■ Okuma parçası:
————————
GENEL KURUL KONUŞMASI
Konu: GÜMRÜK KANUNU İLE BAZI KANUN VE KANUN HÜKMÜNDE KARARNAMELERDE DEĞİŞİKLİK YAPILMASINA DAİR KANUN (S.S.:437)
Yasama Yılı:3
Birleşim:83
Tarih:27.03.2013

GÜRKUT ACAR (Antalya) - Sayın Başkan, değerli milletvekilleri; 437 sıra sayılı torba kanunun 22'nci maddesiyle ilgili önergemiz üzerine söz aldım. Sizleri saygıyla selamlıyorum.

Değerli arkadaşlar, bu torba kanun uygulaması ve Hal Kanunu'yla ilgili düzenlemeler konusunda söylemek istediklerim var. Eğer bir iktidarda hukuk anlayışı yoksa işte böyle torbalarla düzenlemeler yapar; aklına geleni içine doldurur, vatandaşın önüne koyar. Burada neler var? Gümrük Kanunu, Kaçakçılık, Petrol, Türkiye Odalar ve Borsalar Birliği ve Hal Yasası gibi, 12, 13 kanunda değişiklik var.

Değerli arkadaşlar, maalesef bunu bir alışkanlık hâline getirdi Adalet ve Kalkınma Partisi. Bu torba yasaların incelenmesi, birbirleriyle bağlantısı, hiçbir şey olmadan önümüze getiriliyor ve biz, burada her konusu ayrı bir uzmanlık gerektiren konuları bir torbanın içinde tartışıyoruz. Bunun hukuk yapma tekniğiyle hiçbir ilgisi olmadığı kanısındayım.

Şimdi, buraya 5957 sayılı kısaca Hal Yasası diyeceğimiz yasada değişiklik teklifi de eklenmiş. Bu kanunla ilgili benim de bir teklifim var. Arif Bulut arkadaşımızla birlikte biz de bir değişiklik istedik. Hal Yasası seçim bölgem olan Antalya'yı çok yakından ilgilendiren bir düzenlemedir. Ama Antalya milletvekillerinin teklifi görmezden geliniyor. AKP'lilerin teklifi buraya ekleniyor, bunu anlamak mümkün değil.
————————
■ Kayıtlı veriler:

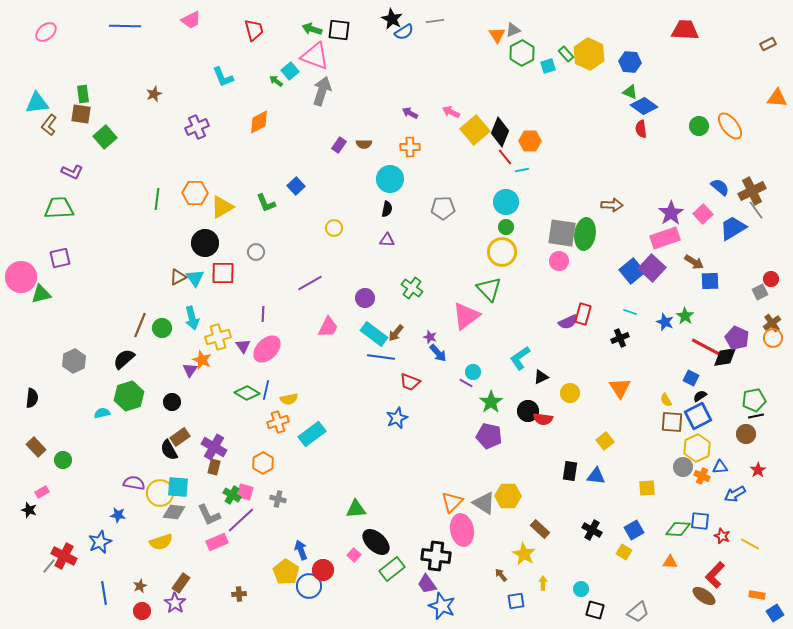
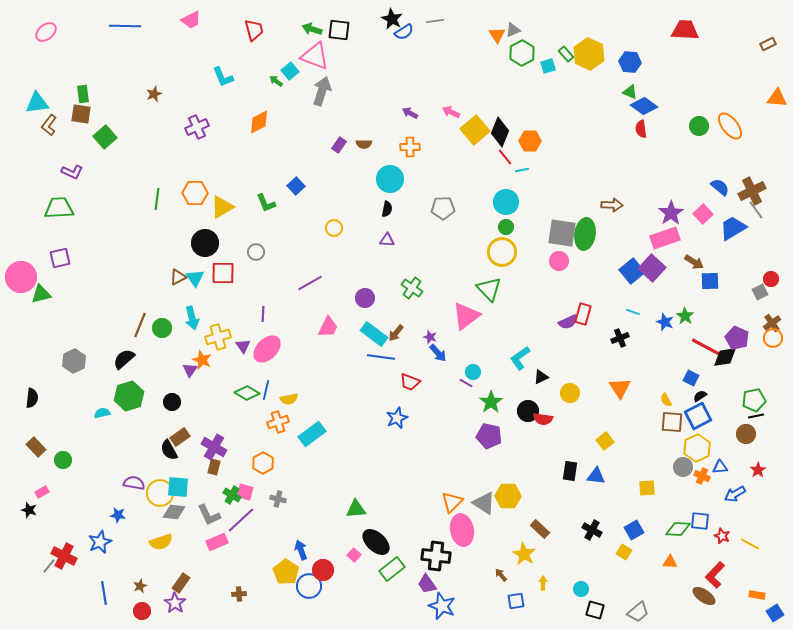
cyan line at (630, 312): moved 3 px right
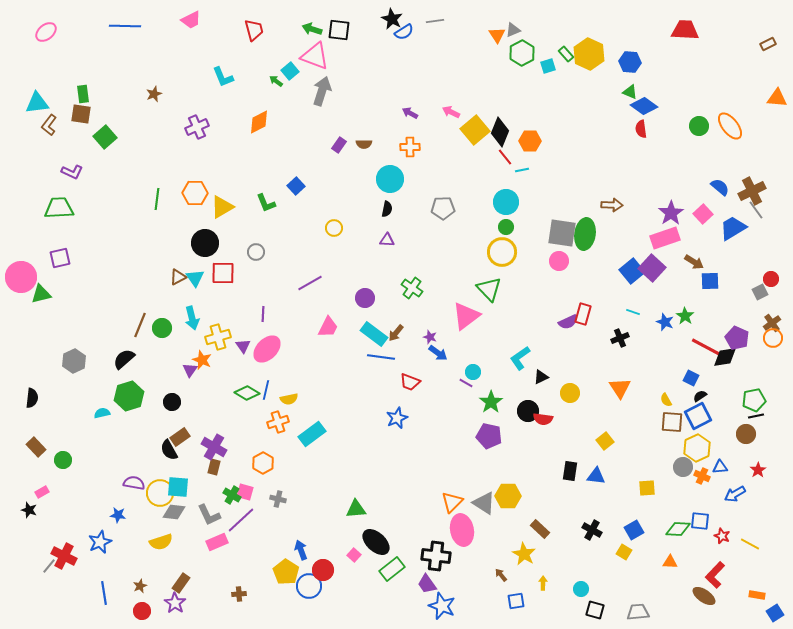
blue arrow at (438, 353): rotated 12 degrees counterclockwise
gray trapezoid at (638, 612): rotated 145 degrees counterclockwise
————————
■ Görev listesi:
- 1) Torba kanunla ilgili Genel Kurul konuşmasından "Değerli arkadaşlar, maalesef" ifadesinden başlayıp "anlamak mümkün değil." ifadesi de dahil olmak üzere o noktaya kadar uzanan bölümü aynen alıntılayın.
- 2) Torba kanun hakkındaki Genel Kurul konuşmasını son cümlesinden sonra sürdürerek yazın.

■ Yanıtlar:
- 1)
Değerli arkadaşlar, maalesef bunu bir alışkanlık hâline getirdi Adalet ve Kalkınma Partisi. Bu torba yasaların incelenmesi, birbirleriyle bağlantısı, hiçbir şey olmadan önümüze getiriliyor ve biz, burada her konusu ayrı bir uzmanlık gerektiren konuları bir torbanın içinde tartışıyoruz. Bunun hukuk yapma tekniğiyle hiçbir ilgisi olmadığı kanısındayım.

Şimdi, buraya 5957 sayılı kısaca Hal Yasası diyeceğimiz yasada değişiklik teklifi de eklenmiş. Bu kanunla ilgili benim de bir teklifim var. Arif Bulut arkadaşımızla birlikte biz de bir değişiklik istedik. Hal Yasası seçim bölgem olan Antalya'yı çok yakından ilgilendiren bir düzenlemedir. Ama Antalya milletvekillerinin teklifi görmezden geliniyor. AKP'lilerin teklifi buraya ekleniyor, bunu anlamak mümkün değil.

- 2)
Değerli arkadaşlarım, kanunun bugünkü uygulamasında hal rüsumu şöyle paylaşılıyor: Hal rüsumunun yüzde 25'i üretici belediyelere, yüzde 75'i tüketenlere. Üretici belediyeler kim? İzmir, Antalya, Mersin gibi muhalefetin iş başında olduğu belediyeler. Tüketenler ise tabii ki Ankara ve İstanbul. Biz "Bu işin yükünü üretici halleri çeker. Bazen ürün hiç hale girmeden tüketime sunulur. O zaman tüketim noktasındaki belediye hiçbir emek harcamadan para kazanacak, bu adil değildir." dedik ama Adalet ve Kalkınma Partisi o ismindeki "adalet"i asla gerçekleştirmedi ve bizi dinlemedi. Antalya'nın, Mersin'in, İzmir'in emeğiyle Ankara'da Melih Gökçek'i, İstanbul'da Kadir Topbaş'ı finanse etmeye hakkınız yok. Ayıptır, yanlıştır, Antalya'ya haksızlık etmeyin." dedik ama dinletemedik. Biz bunu derken, üreticilerin hakkı kanunla korunsun derken Bakanlar Kurulunda olan yetki şimdi bu tasarıyla bakana veriliyor. Bakan bir yönetmelik çıkaracak, istediğini istediğine verecek. Böyle anlayış olmaz, böyle adalet olmaz. Kanunla hakkını alamayan üretici belediyeler bakanın yönetmeliğiyle hakkını hiç alamayacak, alamayacaktır. Ama üretici iller, emek veren iller, Antalya halkı bu haksızlığın hesabını mutlaka sizden soracaktır.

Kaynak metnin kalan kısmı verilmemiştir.